[54] Seharusnya bahagia

21.3K 2.4K 274
                                    

Kau tak pernah tau betapa hati yakin untukmu
-int-
.
.
.
.
.
.
.
.
.
.
.

Resah
Payung Teduh

Impian gue selama bertahun-tahun akan terwujud beberapa menit lagi, setelah melewati rintangan yang cukup rumit, akhirnya gue sampai juga di puncak apa yang menjadi keinginan gue selama ini.

Harusnya gue bahagia sih, tapi alasan Kak Fariz mau ngelakuin semua ini terus aja berputar-putar di kepala gue.

"Ingat La, dia setuju untuk nikah bukan karena lo" gumam gue.

"Hah? ngomong apa tadi?" tanya Kanaya, yang mendapat tugas untuk mengatur make up gue hari ini.

Acara hari ini ga jauh-jauh dari campur tangan teman sekelas gue saat SMA dulu, dress dibuatin designer pribadi alias Firah, model hijab si Aini yang atur, sedangkan tema dan pendekoran ruangan hotel diketuai oleh Aisy yang dari SMA telah berbakat dalam hal itu.

"Nggak penting" ucap gue sembari memainkan ponsel.

"Ga nyangka ya, lo udah mau nyusul gue sama Aza yang nikah bareng kakel idamannya. Gue juga bilang apa, pasti suatu saat lo akan bersatu dengan Kak Fariz"

"Hm"

"Kenapa sih mukanya murung gitu? gue udah capek-capek makeup-in lo yah, senyum dong"

Gue menarik sudut bibir ke samping dengan muka malas.

Kanaya memukul pelan bahu gue kemudian tertawa pelan."Kalo senyumnya kayak gitu, lo keliatan ga ikhlas tau"

"Haiiii sahabat-sahabatku" sapa Aisy yang baru aja masuk ke kamar, disusul ama Zahra dari belakang.

"Gimana? aman ga di ruangan acara?" tanya Kanaya.

"Aman, semuanya udah siap, bentar lagi akad akan dimulai" ujar Aisy seraya mengangkat kedua jempolnya.

"Nay, rapihin make-up gue dong, blush-on yang gue kasih tadi kurang deh kayaknya" pinta Zahra sembari berjalan ke arah Kanaya.

"Haduhh...yang nikah siapa sih? kenapa jadi lu yang ribet?" Meski mengucapkan kalimat yang merujuk pada penolakan, Kanaya tetap merapikan make-up Zahra.

"Woi, diam aja daritadi" tegur Zahra sambil mencolek lengan gue.

Jujur aja, gue juga ga tau apa yang sebenarnya terjadi ama gue sekarang.

Daridulu gue selalu bilang, gue akan ngerasa jadi cewek yang paling bahagia serta beruntung kalo udah mendapatkan Kak Fariz sebagai suami.
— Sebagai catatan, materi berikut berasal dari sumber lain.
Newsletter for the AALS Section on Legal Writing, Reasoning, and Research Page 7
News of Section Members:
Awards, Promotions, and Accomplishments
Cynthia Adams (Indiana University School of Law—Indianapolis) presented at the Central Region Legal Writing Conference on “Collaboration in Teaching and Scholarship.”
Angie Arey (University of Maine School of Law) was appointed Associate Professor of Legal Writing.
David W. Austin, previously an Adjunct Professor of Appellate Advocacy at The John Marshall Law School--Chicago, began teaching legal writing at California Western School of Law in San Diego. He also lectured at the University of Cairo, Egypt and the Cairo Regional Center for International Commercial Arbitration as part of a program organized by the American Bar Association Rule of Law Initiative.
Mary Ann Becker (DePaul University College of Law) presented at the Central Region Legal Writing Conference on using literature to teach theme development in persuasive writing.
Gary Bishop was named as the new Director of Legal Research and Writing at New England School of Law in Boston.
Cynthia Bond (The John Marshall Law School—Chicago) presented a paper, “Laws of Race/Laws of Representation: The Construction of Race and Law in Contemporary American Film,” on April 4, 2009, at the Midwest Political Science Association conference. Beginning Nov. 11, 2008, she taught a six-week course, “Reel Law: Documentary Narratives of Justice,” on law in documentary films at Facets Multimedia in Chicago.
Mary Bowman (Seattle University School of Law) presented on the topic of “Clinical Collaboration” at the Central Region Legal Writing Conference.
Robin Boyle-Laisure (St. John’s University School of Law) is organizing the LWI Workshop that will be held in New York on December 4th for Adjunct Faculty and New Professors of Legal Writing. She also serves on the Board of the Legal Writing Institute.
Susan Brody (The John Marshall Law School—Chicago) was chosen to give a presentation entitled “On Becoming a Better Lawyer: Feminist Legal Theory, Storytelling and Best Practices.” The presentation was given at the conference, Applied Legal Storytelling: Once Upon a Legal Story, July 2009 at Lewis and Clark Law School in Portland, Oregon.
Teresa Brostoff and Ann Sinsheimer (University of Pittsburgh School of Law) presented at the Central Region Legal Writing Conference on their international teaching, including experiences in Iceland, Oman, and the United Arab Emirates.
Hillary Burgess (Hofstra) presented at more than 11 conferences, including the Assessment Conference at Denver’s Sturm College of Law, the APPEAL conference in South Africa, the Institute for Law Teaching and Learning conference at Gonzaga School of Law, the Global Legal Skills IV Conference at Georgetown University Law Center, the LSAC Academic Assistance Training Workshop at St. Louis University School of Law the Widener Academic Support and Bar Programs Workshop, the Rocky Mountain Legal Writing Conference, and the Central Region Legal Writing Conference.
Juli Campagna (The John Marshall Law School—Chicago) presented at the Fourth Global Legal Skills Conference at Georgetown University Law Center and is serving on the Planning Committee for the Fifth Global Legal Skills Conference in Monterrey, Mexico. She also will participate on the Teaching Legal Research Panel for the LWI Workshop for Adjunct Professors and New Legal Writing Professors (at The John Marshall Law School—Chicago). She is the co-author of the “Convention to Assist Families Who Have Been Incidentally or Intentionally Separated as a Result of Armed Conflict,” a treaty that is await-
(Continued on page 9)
Tapi kenapa di menit-menit terakhir impian akan terwujud, gue malah bingung gini.

"Sheilaaaa" teriak Zahra yang wajahnya udah selesai dihias ama Kanaya.

Gue berdecak kemudian memberi tatapan sinis ke Zahra."Bisa diam gak sih? cerewet amat!"

Zahra memegang bahu gue."La? lo gak lagi sakit kan? daritadi diam aja, eh sekalinya ngomong malah ngebentak"

"Tau lo! gue juga speechless" sahut Kanaya yang diiringi anggukan oleh Aisy.

Gue menaikkan kedua bahu."Gue juga gak tau gue kenapa"

"Sheila" panggil seseorang yang baru aja masuk ke kamar.

Gue mengernyitkan dahi."Kak Thifa?"

"Iya, kamu udah ditungguin sama semuanya. Zahra, Kanaya, Aisy kalian yang temenin Sheila ke ruangan ya, soalnya aku mau ngurus tamu dulu" ajak Kak Thifa yang sukses buat jantung gue berdegup cepat.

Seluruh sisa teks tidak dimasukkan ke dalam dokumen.